Teatro no Ato, a nova série documental do Canal Arte1 sobre o primeiro encontro de um diretor e seu elenco, revela ao público o processo criativo e os mecanismos que envolvem uma montagem teatral. Dividida em oito episódios, com apresentação e direção de João Falcão, a série apresentará as etapas da criação cênica através de textos que marcaram a dramaturgia nacional e internacional. O cenário? O teatro, o palco e, dentro desse palco, o mundo.
Entre o início dos trabalhos de uma peça e o seu “produto final”, aquilo que chega ao público, existe um longo e árduo caminho a ser percorrido. Um processo delicado, digno de uma paciência normalmente creditada aos monges e de uma paixão daquelas que só acometem os amantes mais delirantes.
Fazer teatro é um exercício de fé, além de um ofício como outro qualquer, é claro. São meses dedicados a leituras, estudos, discussões, ensaios e brigas dignas dos melhores dramalhões mexicanos. São noites sem dormir, garrafas acumuladas ou escondidas no fundo do armário, reuniões intermináveis e desespero. Aliás, e novamente, como em qualquer ofício. Mas diferente de muitos trabalhos por aí, há no teatro um lado lúdico, um pequeno paraíso onde pode-se desligar os ouvidos e os olhos daquilo que acontece no mundo.
Ali, naquele pequeno tablado de madeira, podemos tudo. O ato de criar é indiscutivelmente a parte mais interessante de todo trabalho artístico. Por conta dele, submetemo-nos à burocracia do governo, às mandíbulas indestrutíveis dos patrocinadores e às migalhas que disputamos a tapa no dia a dia. Pela necessidade e pelo prazer que existe no ato da criação é que se vive quando se é um artista.
Muitas vezes esse trabalho parece passar despercebido. Revelar esse processo oculto de criação artística é preciso, e é justamente esse o propósito da série Teatro no Ato, coprodução do Canal Arte 1 com a CineGroup, que teve seu primeiro episódio exibido no último domingo (1).
Diretor livre e disposto à entrega, o pernambucano comanda o elenco em mergulhos sistemáticos no interior de personagens que marcaram a dramaturgia mundial e que habitam o inconsciente de todos nós.
O roteiro é simples: a cada episódio o diretor recebe um elenco convidado. Uma vez juntos, Falcão passa a conversar com os atores a respeito da peça, suas abordagens, histórias, causos envolvendo o autor, curiosidades. Tudo é combustível para o trabalho do diretor e sua trupe. O processo segue com algumas leituras do texto escolhido e, em seguida, João propõe cenas.

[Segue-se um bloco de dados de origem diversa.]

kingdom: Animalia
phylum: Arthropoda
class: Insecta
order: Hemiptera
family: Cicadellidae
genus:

Diretor livre e disposto à entrega, o pernambucano comanda o elenco em mergulhos sistemáticos no interior de personagens que marcaram a dramaturgia mundial e que habitam o inconsciente de todos nós. Ao fim do processo, o grupo apresenta uma “versão finalizada” da peça. As obras escolhidas são: Romeu e Julieta, de William Shakespeare; Assim é (se lhe parece), de Luigi Pirandello; A Ver Estrelas, de João Falcão; Vestido de Noiva, de Nelson Rodrigues; O Burguês Ridículo, de Molière; Édipo Rei, de Sófocles; O Auto da Compadecida, de Ariano Suassuna; e A Dona da História, de João Falcão.
A coisa é de sopetão: tudo acontece no mesmo dia. Os atores recebem o texto cedo, em seguida vão ao teatro e entram em processo de montagem até o fim do dia quando, enfim, apresentam o resultado final da empreitada. Tudo isso num dos palcos mais icônicos do Brasil: o Teatro Ipanema. Por lá brilharam, durante os anos, constelações de homens e mulheres que são indissociáveis da história das artes cênicas do país e que deixaram por lá não só a marca de seus passos pelas aberturas da madeira, mas também uma história de devoção e resistência em nome dessa arte que desconhece limites.
A escolha de João Falcão cai como uma luva para o que a série se propõe. Diretor indisposto a dogmas ou verdades inquestionáveis, o que se vê na tela, ao menos no primeiro episódio da série, é um homem de teatro entregue ao seu ofício e, principalmente, a seus colegas. O diretor, que terá o desafio de dirigir duas peças de sua autoria no decorrer de Teatro no Ato, joga para o time e não busca o brilho solitário: entrega-se por inteiro e chega a misturar-se com a coisa a ponto de não sabermos onde começa o homem e o onde o teatro termina.
Teatro no Ato é isso: uma declaração de amor a cena disponível na claridade do vídeo.